Le roman se déroule principalement à Paris, avec quelques sorties aux environs, à Bezons, Argenteuil, Maurecourt et un voyage au bord de la mer à Villerville. Le commissaire Des souvenirs de guerre et de captivité à Sedan et Ulm sont également évoqués, ainsi qu’un séjour à Madrid.

Quand?
L’action se situe en 1879 et 1880.

Ce qu’en dit l’éditeur
Quand le talent d’une jeune peintre intrépide la plonge au cœur d’une intrigue captivante.
Paris, 1880. A l’académie Julian, le premier atelier à ouvrir ses portes aux femmes, la vie n’est pas facile. L’apprentissage du métier de peintre est ardu, long et coûteux. Seules les jeunes filles dotées d’un véritable talent et, surtout, d’une grande force de caractère, parviennent à en surmonter les obstacles.
Du talent, Zélie Murineau n’en manque pas. De la force de caractère non plus. N’a-t-elle pas déjà prouvé qu’elle était prête à tout pour parvenir à ses fins ? Pourtant, lorsque Alexandre d’Arbourg, le commissaire du quartier du Palais-Royal, lui demande de faire le portrait de sa filleule, sa belle assurance est ébranlée : comment ne pas croire que cette commande dissimule d’autres motifs ? Même si elle en connaît les risques, elle n’est pas en mesure de refuser le marché que lui propose le beau commissaire : elle sera donc « ses yeux ».
Des auberges mal famées jusqu’aux salons de la grande bourgeoisie, elle va l’aider à discerner ce que les grands maîtres de la peinture sont les seuls à voir : les vérités qui se cachent derrière les apparences.

Ce que j’en pense
****
«Ce roman a pris sa source devant un très beau pastel d’Amélie Beaury-Saurel, Dans le bleu, une donation faite au musée des Augustins à Toulouse.

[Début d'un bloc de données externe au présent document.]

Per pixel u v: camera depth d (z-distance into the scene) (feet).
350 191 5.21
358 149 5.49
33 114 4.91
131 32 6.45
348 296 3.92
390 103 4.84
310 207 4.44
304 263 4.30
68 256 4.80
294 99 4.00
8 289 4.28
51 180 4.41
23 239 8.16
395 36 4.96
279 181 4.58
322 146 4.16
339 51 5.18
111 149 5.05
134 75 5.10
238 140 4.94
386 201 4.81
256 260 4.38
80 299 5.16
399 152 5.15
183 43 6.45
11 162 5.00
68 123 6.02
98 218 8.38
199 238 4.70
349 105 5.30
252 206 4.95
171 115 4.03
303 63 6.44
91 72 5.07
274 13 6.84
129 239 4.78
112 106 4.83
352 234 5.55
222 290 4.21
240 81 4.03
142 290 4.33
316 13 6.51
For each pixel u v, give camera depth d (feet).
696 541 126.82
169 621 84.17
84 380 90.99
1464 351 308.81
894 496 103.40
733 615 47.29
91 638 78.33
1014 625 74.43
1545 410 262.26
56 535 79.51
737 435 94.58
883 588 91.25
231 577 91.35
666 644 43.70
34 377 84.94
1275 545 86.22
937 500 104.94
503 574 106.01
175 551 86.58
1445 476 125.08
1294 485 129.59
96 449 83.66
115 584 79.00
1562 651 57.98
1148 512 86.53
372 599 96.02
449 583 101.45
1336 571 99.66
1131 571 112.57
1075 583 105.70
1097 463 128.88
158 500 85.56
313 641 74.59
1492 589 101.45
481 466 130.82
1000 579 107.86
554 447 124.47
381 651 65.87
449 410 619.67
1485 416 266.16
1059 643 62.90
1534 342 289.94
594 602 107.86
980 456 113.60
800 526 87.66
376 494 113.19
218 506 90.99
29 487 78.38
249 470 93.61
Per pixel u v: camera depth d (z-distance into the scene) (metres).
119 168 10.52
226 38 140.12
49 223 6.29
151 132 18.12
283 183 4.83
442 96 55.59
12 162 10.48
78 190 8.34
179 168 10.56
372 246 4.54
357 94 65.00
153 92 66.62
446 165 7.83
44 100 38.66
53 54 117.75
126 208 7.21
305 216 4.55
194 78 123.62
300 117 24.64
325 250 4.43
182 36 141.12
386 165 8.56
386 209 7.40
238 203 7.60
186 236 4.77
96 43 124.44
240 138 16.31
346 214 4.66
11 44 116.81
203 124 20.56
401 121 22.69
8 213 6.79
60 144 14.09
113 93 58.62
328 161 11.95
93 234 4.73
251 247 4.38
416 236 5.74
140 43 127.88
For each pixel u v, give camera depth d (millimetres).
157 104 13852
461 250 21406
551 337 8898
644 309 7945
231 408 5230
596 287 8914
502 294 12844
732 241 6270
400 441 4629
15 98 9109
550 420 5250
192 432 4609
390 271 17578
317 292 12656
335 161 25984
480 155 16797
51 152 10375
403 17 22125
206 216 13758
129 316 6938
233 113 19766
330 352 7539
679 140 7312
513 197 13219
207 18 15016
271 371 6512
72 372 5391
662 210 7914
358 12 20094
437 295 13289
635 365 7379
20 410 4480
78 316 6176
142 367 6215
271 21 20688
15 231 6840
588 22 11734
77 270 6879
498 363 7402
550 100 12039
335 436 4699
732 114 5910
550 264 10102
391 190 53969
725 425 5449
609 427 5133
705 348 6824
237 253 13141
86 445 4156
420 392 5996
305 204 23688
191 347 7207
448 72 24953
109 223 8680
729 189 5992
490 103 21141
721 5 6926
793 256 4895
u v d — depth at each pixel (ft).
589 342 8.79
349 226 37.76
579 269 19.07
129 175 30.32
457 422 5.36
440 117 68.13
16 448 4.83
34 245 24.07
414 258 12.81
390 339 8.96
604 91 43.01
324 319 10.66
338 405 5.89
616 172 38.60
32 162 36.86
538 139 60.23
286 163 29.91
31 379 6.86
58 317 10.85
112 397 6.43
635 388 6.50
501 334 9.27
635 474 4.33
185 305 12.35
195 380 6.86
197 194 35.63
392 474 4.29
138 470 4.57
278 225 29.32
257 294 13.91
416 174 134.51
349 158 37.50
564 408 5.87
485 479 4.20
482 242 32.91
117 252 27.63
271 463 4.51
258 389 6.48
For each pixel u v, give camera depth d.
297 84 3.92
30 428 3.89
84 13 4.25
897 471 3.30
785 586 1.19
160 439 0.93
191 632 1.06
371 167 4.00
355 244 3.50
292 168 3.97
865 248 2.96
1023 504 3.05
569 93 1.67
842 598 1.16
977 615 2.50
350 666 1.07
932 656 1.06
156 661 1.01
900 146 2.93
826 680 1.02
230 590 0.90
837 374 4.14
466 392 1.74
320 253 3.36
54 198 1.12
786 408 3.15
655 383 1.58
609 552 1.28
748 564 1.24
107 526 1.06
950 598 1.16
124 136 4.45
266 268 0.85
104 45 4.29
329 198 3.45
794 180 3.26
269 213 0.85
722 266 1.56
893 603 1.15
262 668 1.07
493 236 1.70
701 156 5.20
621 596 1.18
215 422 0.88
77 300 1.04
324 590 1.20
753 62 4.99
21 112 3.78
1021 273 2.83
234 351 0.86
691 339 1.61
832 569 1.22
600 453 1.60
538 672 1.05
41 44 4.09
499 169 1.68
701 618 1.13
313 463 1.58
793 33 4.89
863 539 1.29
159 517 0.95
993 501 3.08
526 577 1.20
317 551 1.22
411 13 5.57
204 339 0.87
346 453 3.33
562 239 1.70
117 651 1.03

Le présence forte du modèle m’a inspiré Zélie Murineau.» explique Sylvie Gibert dans sa postface qui lève également le voile sur quelques uns des autres personnages de ce beau roman, dont les compagnes de Zélie au sein de l’atelier des femmes de l’académie Julian – qui ont vraiment existé –, à commencer par Amélie Beaury-Saurel qui finira par épouser son maître : Rodolphe Julian, ainsi que Marie Bashkirtseff, Sophie Schaeppi ou Louise Catherine Breslau, l’amie d’Edgar Degas.
GIBERT_Beaury-Saurel_Dans_le_bleuDans le bleu d’Amélie Beaury-Saurel (musée des Augustins, Toulouse).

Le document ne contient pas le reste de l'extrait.